All of this is because Indiana is a near-perfect environment for whitetail deer. While the winters are cold, Indiana doesn't have the deep snows that cover food sources and thin out deer numbers through starvation. Plus, farmers are growing more corn and soybeans, which deer love to eat. And wooded areas near many fields provide ample cover.

With few natural predators left to keep these prolific breeders in check, the DNR has turned to hunters to thin the herd. Over the past few years, the DNR has expanded the hunting seasons. Hunters also are allowed to kill multiple does.

In 2012, Hoosier deer hunters killed a record 136,248 deer. The DNR would like to see more.

There's only one problem: too few hunters.

"They fill their freezers and maybe their buddy's freezer," Browne said. "And then they're going to stop hunting."

Deb Treesh, executive director of Hoosiers Feeding the Hungry, said her program already was providing an estimated 250,000 venison meals each year.
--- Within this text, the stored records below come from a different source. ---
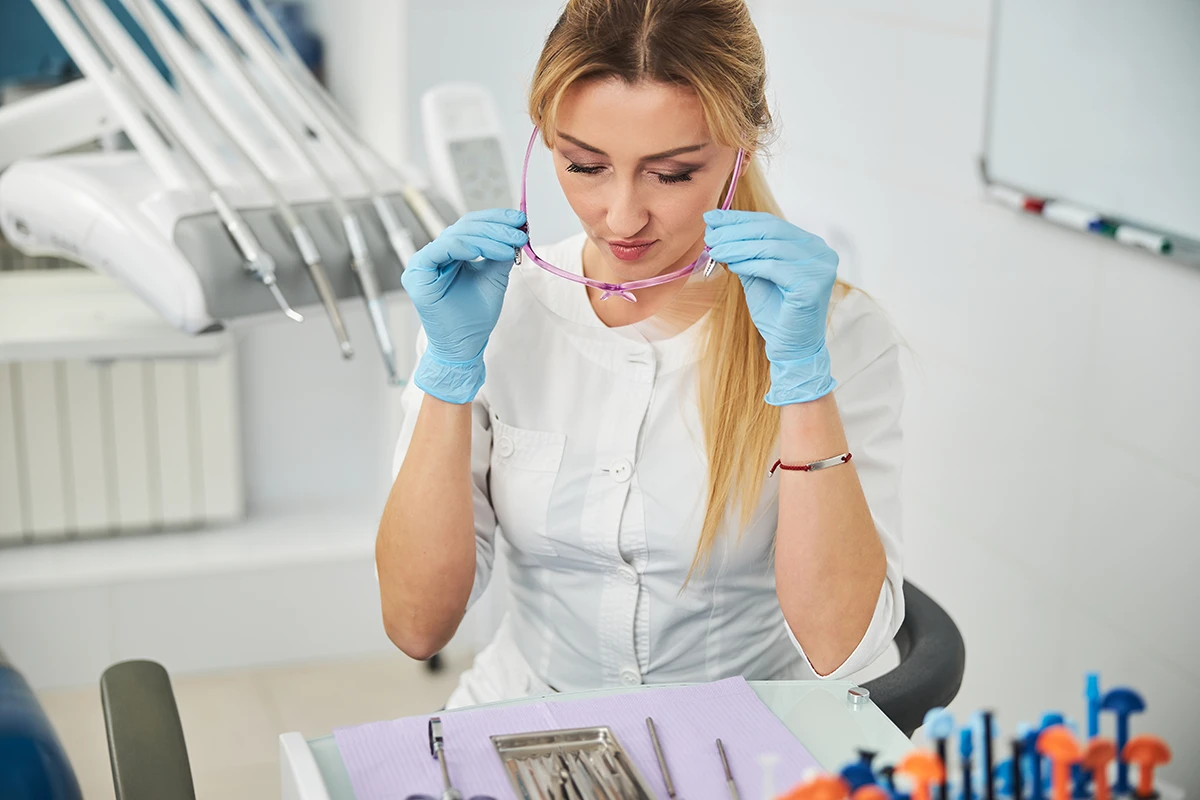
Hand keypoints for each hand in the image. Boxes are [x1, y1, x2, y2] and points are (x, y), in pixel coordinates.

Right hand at [401, 208, 527, 403]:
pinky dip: (467, 247)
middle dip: (495, 228)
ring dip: (488, 238)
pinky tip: (489, 252)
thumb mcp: (493, 278)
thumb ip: (500, 253)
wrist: (463, 347)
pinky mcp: (417, 273)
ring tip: (510, 246)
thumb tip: (516, 229)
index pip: (470, 225)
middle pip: (464, 227)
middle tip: (519, 233)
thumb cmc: (474, 318)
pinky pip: (442, 249)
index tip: (519, 221)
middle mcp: (434, 254)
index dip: (495, 219)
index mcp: (450, 253)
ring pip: (457, 235)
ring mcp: (423, 262)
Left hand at [704, 209, 838, 404]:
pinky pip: (773, 267)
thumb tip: (717, 226)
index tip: (713, 218)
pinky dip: (749, 263)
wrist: (791, 347)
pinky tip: (731, 264)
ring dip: (737, 247)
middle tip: (710, 233)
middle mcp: (821, 252)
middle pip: (771, 231)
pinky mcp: (812, 285)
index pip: (772, 224)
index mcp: (811, 246)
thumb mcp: (758, 275)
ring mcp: (820, 267)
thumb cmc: (776, 313)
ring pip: (770, 248)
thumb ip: (745, 252)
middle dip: (736, 231)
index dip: (740, 219)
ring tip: (715, 248)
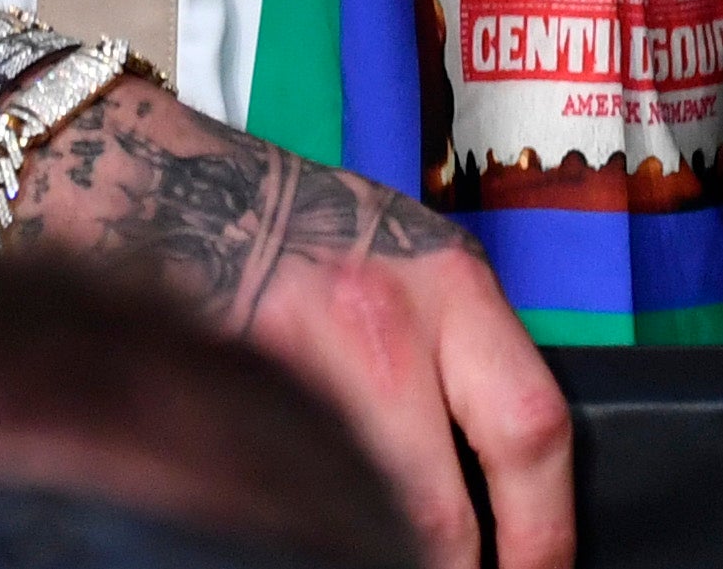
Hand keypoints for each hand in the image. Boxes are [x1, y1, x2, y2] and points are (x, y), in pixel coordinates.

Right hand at [5, 76, 571, 568]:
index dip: (545, 535)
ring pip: (367, 521)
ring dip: (383, 547)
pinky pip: (299, 503)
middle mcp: (383, 326)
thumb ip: (466, 354)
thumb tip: (512, 480)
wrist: (177, 188)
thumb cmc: (307, 224)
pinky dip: (320, 525)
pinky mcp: (235, 404)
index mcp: (449, 283)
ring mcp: (300, 371)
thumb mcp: (417, 259)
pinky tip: (323, 524)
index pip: (531, 433)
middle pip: (444, 512)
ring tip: (389, 549)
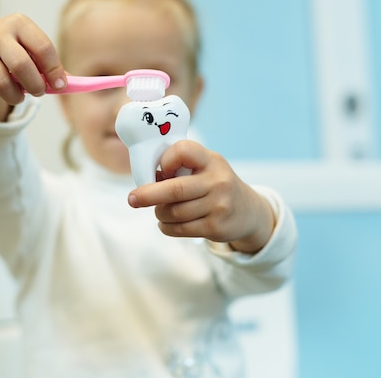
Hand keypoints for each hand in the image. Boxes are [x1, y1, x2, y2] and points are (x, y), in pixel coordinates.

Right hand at [0, 13, 66, 120]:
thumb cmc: (15, 53)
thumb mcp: (32, 53)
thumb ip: (51, 68)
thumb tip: (70, 85)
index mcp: (20, 23)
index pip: (43, 48)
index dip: (54, 71)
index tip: (60, 87)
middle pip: (22, 66)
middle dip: (35, 86)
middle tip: (38, 93)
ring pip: (2, 83)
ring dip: (15, 97)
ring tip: (18, 95)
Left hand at [127, 140, 274, 253]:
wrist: (247, 211)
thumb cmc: (214, 184)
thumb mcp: (204, 167)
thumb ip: (180, 167)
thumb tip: (146, 177)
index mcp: (211, 160)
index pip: (183, 151)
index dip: (166, 159)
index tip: (161, 168)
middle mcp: (217, 181)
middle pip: (174, 189)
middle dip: (148, 195)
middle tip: (132, 199)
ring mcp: (219, 205)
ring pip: (173, 212)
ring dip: (159, 213)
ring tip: (159, 211)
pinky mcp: (216, 227)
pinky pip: (179, 229)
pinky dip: (166, 227)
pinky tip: (166, 223)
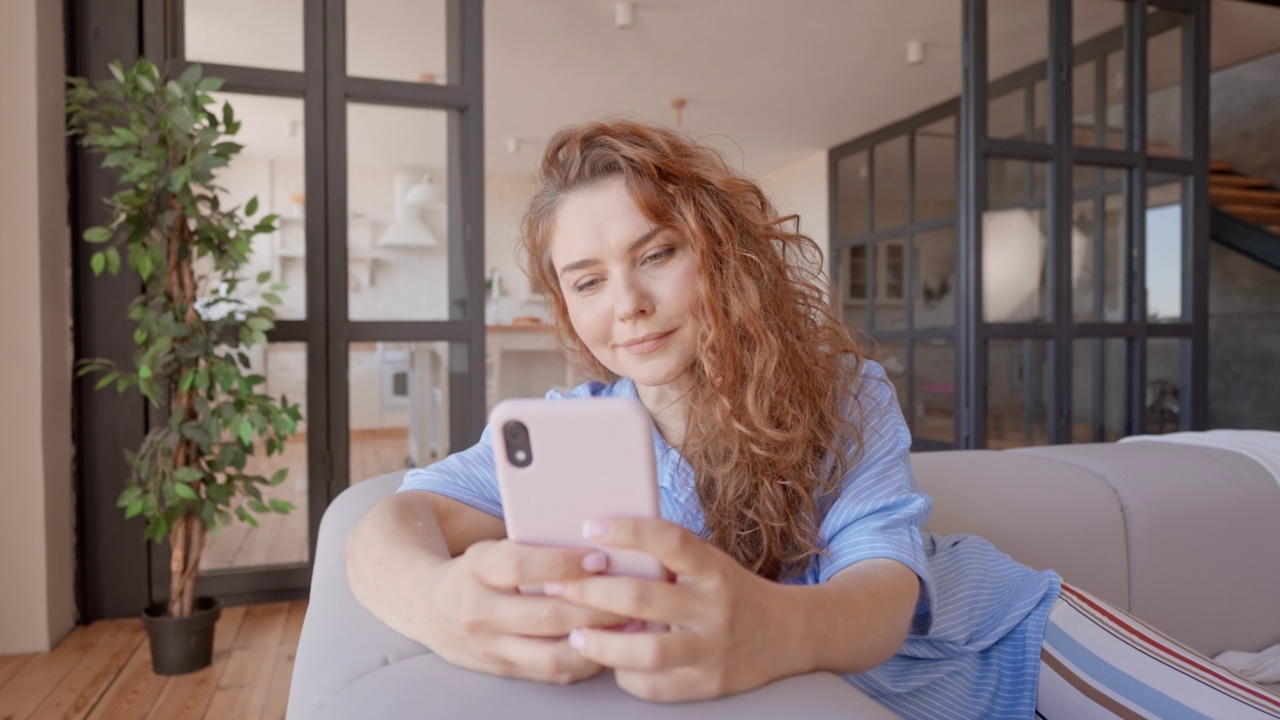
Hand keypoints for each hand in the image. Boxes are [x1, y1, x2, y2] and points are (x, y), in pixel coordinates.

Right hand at [417, 539, 630, 684]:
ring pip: (552, 654)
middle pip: (546, 615)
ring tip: (629, 624)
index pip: (522, 565)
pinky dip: (585, 661)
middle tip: (631, 594)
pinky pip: (551, 673)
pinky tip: (608, 645)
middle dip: (596, 606)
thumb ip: (532, 546)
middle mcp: (480, 612)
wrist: (427, 606)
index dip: (563, 563)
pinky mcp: (503, 670)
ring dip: (597, 641)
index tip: (600, 557)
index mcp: (477, 570)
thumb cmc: (475, 570)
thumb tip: (593, 540)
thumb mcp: (492, 547)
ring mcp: (490, 647)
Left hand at [552, 518, 804, 701]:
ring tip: (577, 633)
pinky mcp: (708, 685)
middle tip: (559, 586)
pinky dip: (625, 674)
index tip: (589, 527)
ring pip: (647, 652)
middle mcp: (715, 608)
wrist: (788, 634)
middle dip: (592, 593)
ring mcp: (713, 650)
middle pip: (644, 599)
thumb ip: (666, 560)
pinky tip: (612, 661)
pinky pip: (655, 686)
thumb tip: (598, 547)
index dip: (628, 531)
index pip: (669, 541)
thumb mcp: (708, 564)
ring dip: (603, 643)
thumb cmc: (731, 592)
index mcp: (713, 569)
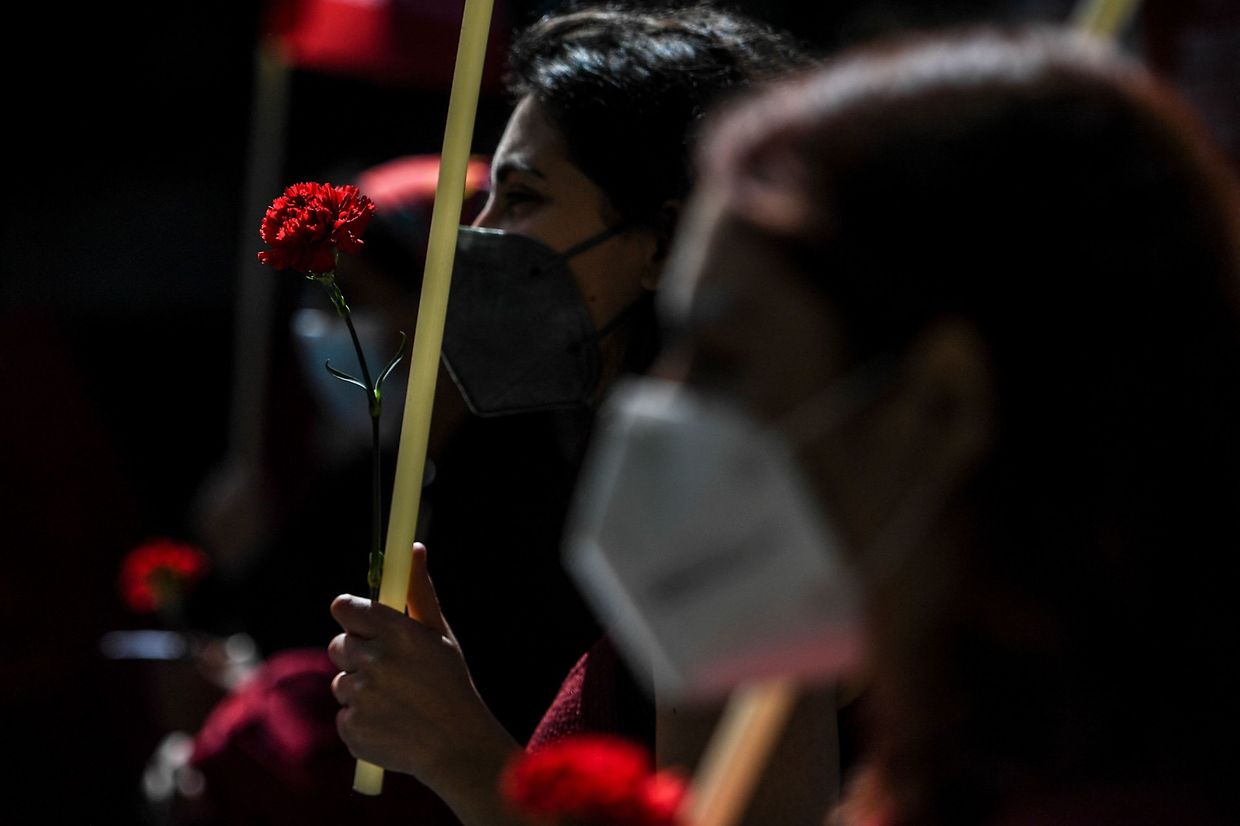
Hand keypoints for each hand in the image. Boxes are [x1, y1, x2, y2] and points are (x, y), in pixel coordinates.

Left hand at [329, 544, 518, 817]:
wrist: (456, 746)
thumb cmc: (450, 684)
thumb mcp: (440, 635)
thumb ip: (418, 592)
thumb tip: (412, 549)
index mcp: (396, 633)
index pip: (345, 608)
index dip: (351, 614)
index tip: (361, 622)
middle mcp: (375, 661)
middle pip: (338, 645)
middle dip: (357, 653)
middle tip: (386, 668)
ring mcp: (360, 697)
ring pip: (342, 682)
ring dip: (361, 689)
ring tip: (396, 701)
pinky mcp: (351, 729)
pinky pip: (344, 715)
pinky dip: (361, 720)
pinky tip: (390, 723)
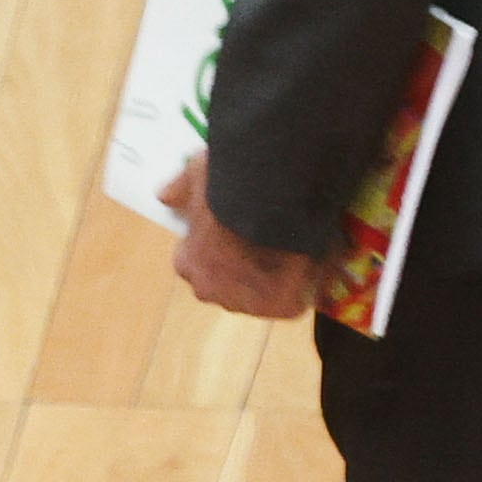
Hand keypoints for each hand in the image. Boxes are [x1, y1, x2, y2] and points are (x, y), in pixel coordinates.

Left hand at [159, 155, 321, 321]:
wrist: (269, 195)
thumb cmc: (227, 184)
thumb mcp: (195, 175)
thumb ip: (181, 189)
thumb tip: (165, 196)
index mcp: (188, 263)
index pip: (196, 268)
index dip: (215, 253)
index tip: (231, 236)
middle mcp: (212, 291)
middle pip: (227, 288)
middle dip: (243, 271)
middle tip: (267, 242)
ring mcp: (247, 303)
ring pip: (262, 297)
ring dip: (275, 280)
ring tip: (296, 248)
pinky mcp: (283, 306)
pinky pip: (296, 299)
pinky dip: (306, 284)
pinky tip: (316, 261)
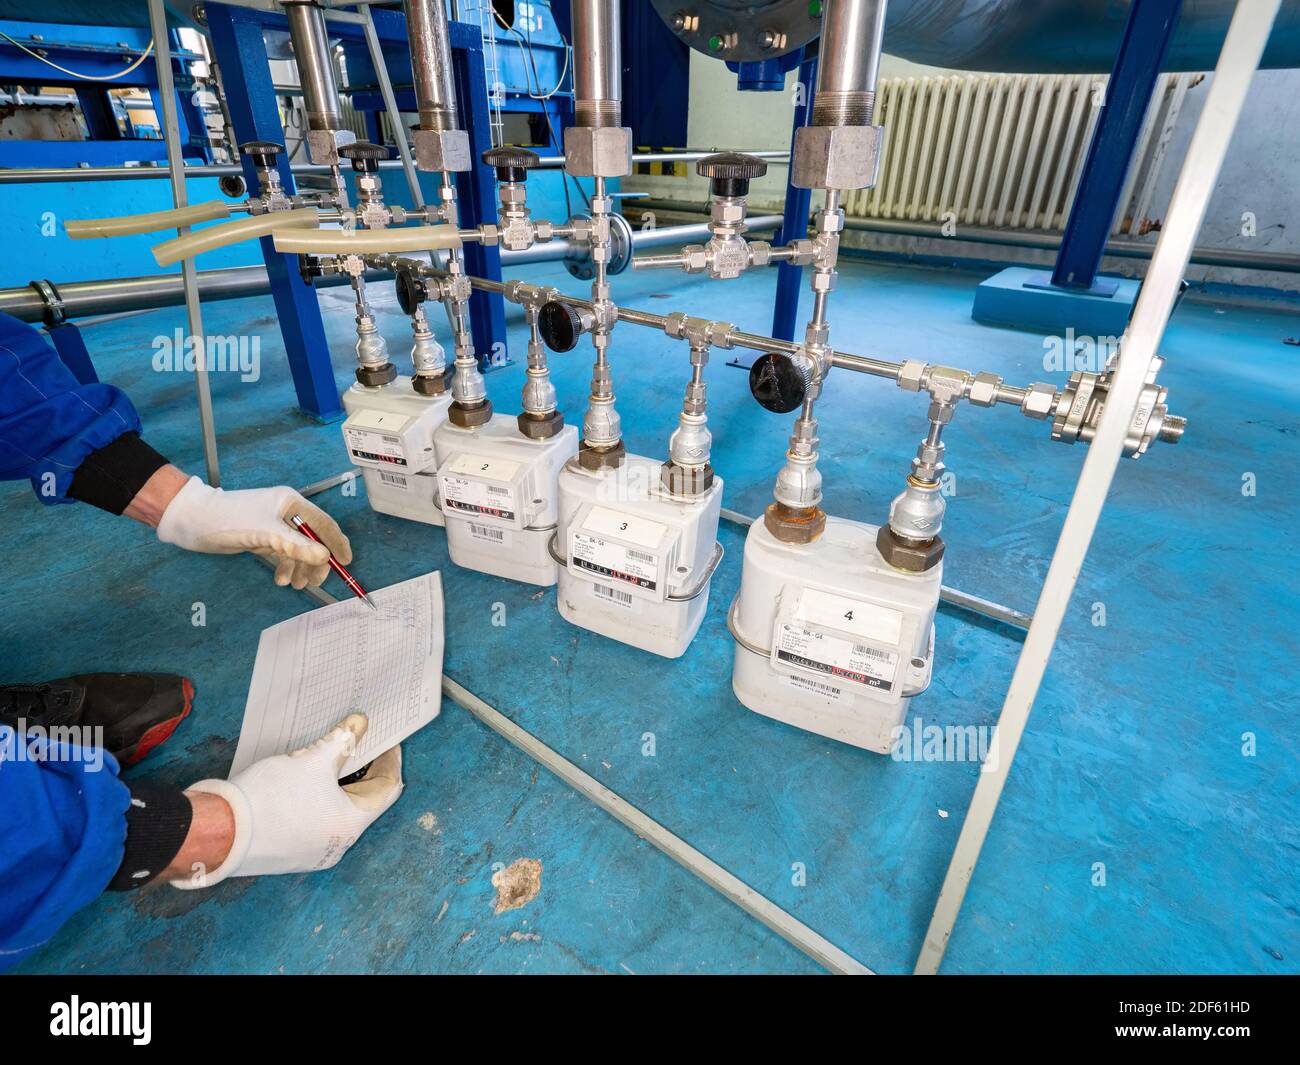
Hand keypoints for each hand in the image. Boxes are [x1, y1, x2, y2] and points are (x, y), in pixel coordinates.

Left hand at [155, 475, 351, 588]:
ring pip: (297, 550)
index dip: (336, 543)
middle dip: (314, 562)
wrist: (193, 522)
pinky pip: (282, 554)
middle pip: (312, 540)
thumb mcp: (266, 534)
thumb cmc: (229, 520)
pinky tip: (280, 579)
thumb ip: (297, 546)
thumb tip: (325, 557)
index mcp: (291, 503)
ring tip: (295, 585)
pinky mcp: (262, 537)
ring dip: (298, 568)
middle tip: (314, 581)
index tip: (346, 562)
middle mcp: (285, 513)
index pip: (323, 523)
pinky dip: (284, 567)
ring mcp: (274, 526)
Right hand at [170, 715, 401, 888]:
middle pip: (363, 800)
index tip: (385, 739)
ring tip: (332, 754)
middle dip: (362, 769)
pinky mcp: (289, 852)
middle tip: (358, 741)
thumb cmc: (270, 797)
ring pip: (337, 810)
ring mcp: (312, 852)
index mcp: (351, 826)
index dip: (389, 760)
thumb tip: (360, 723)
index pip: (387, 788)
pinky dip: (319, 798)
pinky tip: (307, 777)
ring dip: (338, 783)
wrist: (217, 832)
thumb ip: (342, 740)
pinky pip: (315, 820)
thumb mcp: (313, 760)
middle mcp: (337, 845)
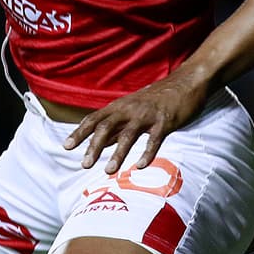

With the new funding and with hunters bringing in more deer, she hopes to provide nearly 600,000 meals this fall.

Mike Blye, a 43-year-old hunter from Fairland, counted himself lucky on the opening weekend of Indiana's firearms deer season when he killed an eight-point buck.

He says he gets plenty of venison jerky and summer sausage from his friends, so he decided to donate the carcass to Archer's Meat Processing in Greenwood.

And it's an added bonus knowing a needy family will benefit: "I'd guess I'd be lying about it if I said it didn't make me feel good doing it."